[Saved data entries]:

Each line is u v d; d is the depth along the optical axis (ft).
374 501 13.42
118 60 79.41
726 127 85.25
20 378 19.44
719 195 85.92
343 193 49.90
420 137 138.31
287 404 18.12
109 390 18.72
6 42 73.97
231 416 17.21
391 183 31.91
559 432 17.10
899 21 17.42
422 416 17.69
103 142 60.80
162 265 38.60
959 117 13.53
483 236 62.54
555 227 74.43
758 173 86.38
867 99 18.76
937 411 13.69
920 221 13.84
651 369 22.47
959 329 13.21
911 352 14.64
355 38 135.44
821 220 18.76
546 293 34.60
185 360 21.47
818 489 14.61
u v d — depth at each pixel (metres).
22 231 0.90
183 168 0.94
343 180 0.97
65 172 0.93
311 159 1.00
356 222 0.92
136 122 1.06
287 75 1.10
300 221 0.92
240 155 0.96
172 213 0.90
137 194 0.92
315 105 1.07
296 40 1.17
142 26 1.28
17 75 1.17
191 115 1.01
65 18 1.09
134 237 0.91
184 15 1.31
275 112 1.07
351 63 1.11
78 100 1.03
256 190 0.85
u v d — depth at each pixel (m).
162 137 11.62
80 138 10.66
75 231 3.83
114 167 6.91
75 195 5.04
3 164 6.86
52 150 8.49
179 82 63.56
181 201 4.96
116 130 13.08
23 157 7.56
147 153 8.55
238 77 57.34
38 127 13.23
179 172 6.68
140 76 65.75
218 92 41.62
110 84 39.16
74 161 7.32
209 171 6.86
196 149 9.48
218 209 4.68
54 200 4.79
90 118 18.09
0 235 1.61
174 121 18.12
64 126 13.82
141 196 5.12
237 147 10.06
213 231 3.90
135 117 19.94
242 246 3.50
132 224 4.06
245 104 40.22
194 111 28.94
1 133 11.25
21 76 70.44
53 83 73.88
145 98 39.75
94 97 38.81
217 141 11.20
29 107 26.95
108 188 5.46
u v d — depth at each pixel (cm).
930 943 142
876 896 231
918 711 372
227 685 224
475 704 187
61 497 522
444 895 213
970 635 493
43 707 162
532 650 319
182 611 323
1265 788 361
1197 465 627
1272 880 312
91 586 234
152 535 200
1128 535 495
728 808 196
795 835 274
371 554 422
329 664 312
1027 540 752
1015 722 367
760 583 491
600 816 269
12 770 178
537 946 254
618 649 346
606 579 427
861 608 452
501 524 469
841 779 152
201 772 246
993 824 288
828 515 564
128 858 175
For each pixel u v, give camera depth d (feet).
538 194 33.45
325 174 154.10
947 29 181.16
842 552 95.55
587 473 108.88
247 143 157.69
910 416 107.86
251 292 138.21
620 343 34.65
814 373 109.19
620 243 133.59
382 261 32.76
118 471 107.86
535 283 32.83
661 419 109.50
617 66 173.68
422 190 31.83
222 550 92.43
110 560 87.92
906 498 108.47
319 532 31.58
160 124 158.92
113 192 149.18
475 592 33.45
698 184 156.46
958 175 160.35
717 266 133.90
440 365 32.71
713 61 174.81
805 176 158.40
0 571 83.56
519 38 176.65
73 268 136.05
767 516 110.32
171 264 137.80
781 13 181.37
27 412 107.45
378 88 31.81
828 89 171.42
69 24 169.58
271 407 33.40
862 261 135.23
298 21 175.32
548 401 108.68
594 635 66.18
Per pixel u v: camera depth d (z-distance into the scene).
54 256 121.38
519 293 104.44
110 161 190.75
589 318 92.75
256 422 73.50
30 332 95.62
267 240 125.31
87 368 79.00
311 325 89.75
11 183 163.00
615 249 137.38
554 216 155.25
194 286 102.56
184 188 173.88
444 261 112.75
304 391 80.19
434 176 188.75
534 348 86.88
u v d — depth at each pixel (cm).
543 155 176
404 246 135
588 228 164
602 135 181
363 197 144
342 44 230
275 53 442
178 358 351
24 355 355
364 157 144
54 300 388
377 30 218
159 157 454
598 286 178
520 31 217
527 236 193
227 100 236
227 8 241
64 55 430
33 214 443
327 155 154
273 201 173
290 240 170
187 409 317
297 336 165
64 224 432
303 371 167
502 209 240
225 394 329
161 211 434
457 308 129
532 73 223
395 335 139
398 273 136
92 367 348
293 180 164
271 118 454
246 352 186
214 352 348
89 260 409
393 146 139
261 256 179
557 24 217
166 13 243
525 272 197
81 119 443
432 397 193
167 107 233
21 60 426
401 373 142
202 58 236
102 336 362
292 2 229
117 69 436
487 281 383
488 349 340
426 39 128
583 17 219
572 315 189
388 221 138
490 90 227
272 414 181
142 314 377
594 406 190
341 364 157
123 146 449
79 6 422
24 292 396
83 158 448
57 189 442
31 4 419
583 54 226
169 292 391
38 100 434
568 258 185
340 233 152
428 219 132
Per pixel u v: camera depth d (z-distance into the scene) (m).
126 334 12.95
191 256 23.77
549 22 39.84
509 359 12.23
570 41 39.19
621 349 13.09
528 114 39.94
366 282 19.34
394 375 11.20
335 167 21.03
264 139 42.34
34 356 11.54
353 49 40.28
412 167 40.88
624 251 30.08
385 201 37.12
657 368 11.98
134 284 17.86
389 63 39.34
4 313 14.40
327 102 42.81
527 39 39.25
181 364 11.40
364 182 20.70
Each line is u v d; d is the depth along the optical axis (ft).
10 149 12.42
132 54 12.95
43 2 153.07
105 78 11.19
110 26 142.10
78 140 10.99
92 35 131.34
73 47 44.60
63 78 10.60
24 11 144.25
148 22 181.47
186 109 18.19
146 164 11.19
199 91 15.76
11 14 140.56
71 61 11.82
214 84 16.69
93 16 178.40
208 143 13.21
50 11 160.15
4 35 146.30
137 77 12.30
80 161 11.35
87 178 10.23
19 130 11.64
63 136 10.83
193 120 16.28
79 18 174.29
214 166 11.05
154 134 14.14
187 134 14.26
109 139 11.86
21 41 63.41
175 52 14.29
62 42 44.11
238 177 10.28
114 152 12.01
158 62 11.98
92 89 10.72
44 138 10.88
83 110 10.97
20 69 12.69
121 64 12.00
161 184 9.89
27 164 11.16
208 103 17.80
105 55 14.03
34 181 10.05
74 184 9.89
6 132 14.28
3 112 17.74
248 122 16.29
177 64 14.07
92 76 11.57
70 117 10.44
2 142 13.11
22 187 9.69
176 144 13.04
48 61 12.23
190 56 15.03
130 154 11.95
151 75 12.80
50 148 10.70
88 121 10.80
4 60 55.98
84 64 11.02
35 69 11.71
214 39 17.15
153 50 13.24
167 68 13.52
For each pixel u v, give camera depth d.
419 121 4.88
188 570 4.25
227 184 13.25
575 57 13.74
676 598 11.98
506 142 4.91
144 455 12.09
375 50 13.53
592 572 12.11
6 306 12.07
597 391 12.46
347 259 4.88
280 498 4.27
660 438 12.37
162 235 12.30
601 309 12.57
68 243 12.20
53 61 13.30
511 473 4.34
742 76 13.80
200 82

[TASK DESCRIPTION]: The answer consists only of the lines from the one containing "506 142 4.91" to the end of the records, each written out exactly.

[TASK RESULT]:
506 142 4.91
144 455 12.09
375 50 13.53
592 572 12.11
6 306 12.07
597 391 12.46
347 259 4.88
280 498 4.27
660 438 12.37
162 235 12.30
601 309 12.57
68 243 12.20
53 61 13.30
511 473 4.34
742 76 13.80
200 82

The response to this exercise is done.